Our calculated p-value is roughly 0.000001. Essentially, this translates to less than a 0.0001% probability that the birthday effect is simply random. Given this exceedingly low chance, we can almost certainly discount random variation—showing that the birthday effect is both real and statistically significant.
But…
One might feel a bit disheartened, as mortality trends aren’t equally distributed throughout the year. For instance, winter months often see higher mortality rates due to cold and flu. January births make up 8.5% of the total, while 9.6% of all deaths occur in that same month—a natural imbalance.
To identify a genuine birthday effect, it’s essential to account for these seasonal factors. Adjusting our observed births and deaths against seasonal patterns can better clarify any effects related specifically to birthdays.
Let’s consider a simplified example involving 100 people across three days. We could determine what percentage of deaths we’d expect to align with birthdays purely by chance.

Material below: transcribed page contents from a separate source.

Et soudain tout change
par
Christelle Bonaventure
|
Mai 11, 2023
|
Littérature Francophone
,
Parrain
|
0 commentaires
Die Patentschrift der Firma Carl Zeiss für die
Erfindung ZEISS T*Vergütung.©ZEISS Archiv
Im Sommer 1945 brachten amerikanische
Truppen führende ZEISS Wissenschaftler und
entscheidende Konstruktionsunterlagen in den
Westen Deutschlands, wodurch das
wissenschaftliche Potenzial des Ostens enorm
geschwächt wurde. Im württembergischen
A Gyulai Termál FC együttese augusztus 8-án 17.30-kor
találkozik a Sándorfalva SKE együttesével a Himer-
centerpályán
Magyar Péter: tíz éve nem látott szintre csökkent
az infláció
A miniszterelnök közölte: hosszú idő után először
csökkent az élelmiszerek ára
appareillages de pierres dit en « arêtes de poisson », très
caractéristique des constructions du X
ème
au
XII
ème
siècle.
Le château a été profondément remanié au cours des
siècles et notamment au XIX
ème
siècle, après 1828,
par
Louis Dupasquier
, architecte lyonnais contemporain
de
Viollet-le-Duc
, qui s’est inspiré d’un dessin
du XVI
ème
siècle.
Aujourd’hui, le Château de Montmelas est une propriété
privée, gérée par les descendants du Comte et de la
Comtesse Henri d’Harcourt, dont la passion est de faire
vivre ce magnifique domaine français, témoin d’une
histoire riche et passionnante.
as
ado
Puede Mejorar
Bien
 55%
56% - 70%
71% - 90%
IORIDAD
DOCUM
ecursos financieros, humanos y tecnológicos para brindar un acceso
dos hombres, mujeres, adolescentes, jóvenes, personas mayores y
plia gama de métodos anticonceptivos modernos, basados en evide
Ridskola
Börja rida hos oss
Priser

This method allows us to evaluate observed birthday deaths in a more systematic way, helping ensure our comparisons are valid. After applying these calculations to the real-world data using 365 days, we found an expected value of 5,355 birthday deaths against our actual observation of 5,728.

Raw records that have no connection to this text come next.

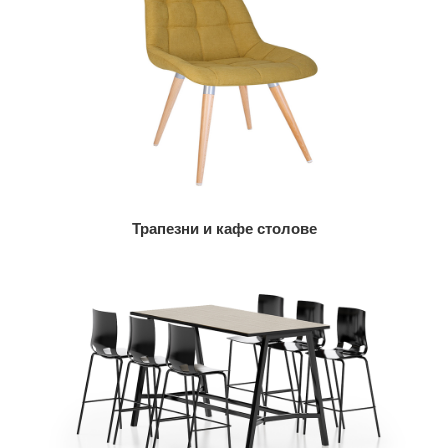
Трапезни и кафе столове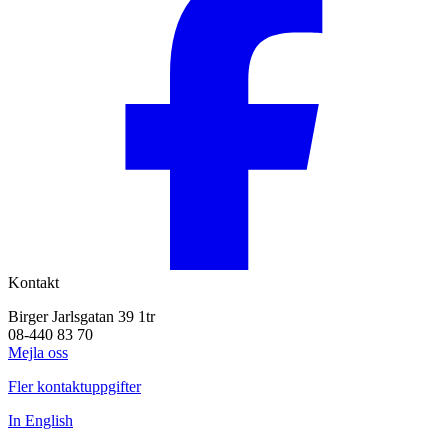
Kontakt
Birger Jarlsgatan 39 1tr
08-440 83 70
Mejla oss
Fler kontaktuppgifter
In English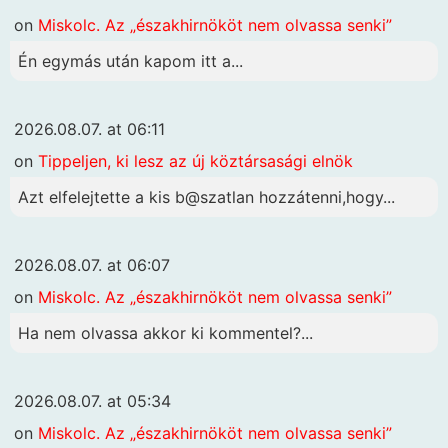
on
Miskolc. Az „északhirnököt nem olvassa senki”
Én egymás után kapom itt a...
2026.08.07. at 06:11
on
Tippeljen, ki lesz az új köztársasági elnök
Azt elfelejtette a kis b@szatlan hozzátenni,hogy...
2026.08.07. at 06:07
on
Miskolc. Az „északhirnököt nem olvassa senki”
Ha nem olvassa akkor ki kommentel?...
2026.08.07. at 05:34
on
Miskolc. Az „északhirnököt nem olvassa senki”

Thus, in Massachusetts, there’s a confirmed 7.0% excess of birthday-related deaths, indicating a factor beyond mere seasonal effects.
Theories Behind the Effect:
This leads us to ponder: why does the birthday effect occur? One theory suggests that the psychological nuances surrounding birthdays could either prompt individuals to delay death until after their special day or inversely, react with heightened mortality rates once that date arrives.

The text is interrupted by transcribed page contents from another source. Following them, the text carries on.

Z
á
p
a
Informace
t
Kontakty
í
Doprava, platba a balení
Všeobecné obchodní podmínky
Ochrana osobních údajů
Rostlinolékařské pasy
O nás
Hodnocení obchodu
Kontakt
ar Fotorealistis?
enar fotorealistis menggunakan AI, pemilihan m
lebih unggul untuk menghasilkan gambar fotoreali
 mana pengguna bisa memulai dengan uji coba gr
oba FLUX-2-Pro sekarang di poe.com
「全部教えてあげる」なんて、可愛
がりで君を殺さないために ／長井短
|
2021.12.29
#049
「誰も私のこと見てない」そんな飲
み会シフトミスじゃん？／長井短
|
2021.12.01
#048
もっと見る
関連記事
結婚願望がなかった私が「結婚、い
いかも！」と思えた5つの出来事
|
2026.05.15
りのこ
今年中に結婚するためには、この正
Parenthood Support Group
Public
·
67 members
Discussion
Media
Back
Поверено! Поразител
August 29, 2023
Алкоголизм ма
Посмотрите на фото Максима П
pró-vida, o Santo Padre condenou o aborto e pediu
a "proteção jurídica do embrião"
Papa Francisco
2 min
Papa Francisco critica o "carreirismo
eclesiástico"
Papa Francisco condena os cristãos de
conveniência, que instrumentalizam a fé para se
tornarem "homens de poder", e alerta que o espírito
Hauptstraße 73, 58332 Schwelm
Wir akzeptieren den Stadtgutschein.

Past studies have indicated an overall rise in deaths around birthdays. For instance, one examination of 25 million U.S. deaths observed a 6.7% increase, with other research showing varying results based on demographics. Interestingly, while earlier studies suggested younger people were more affected, my findings indicated that older individuals showed a stronger correlation.
Among the noteworthy observations, accidental deaths spiked 35% on birthdays. This finding aligns with the celebration theory—perhaps alcohol use on such occasions could play a role in these unexpected fatalities.
What Have We Learned?
In sum, the birthday effect highlights that mortality is influenced by social factors, not just biology or random chance. This research emphasizes the patterns we can uncover in human experiences that may otherwise remain unnoticed.
The varied results across studies remind us that how we analyze data—from sample choice to statistical methods—can significantly shape our conclusions. When tackling a seemingly simple topic like birthdays, our approach influences the insights we glean.
Data and Methods
The Massachusetts mortality data was sourced via a FOIA request from the Registry of Vital Records and Statistics, excluding deaths under 1.5 years old, and accounting for leap years in a circular calendar format for simplicity.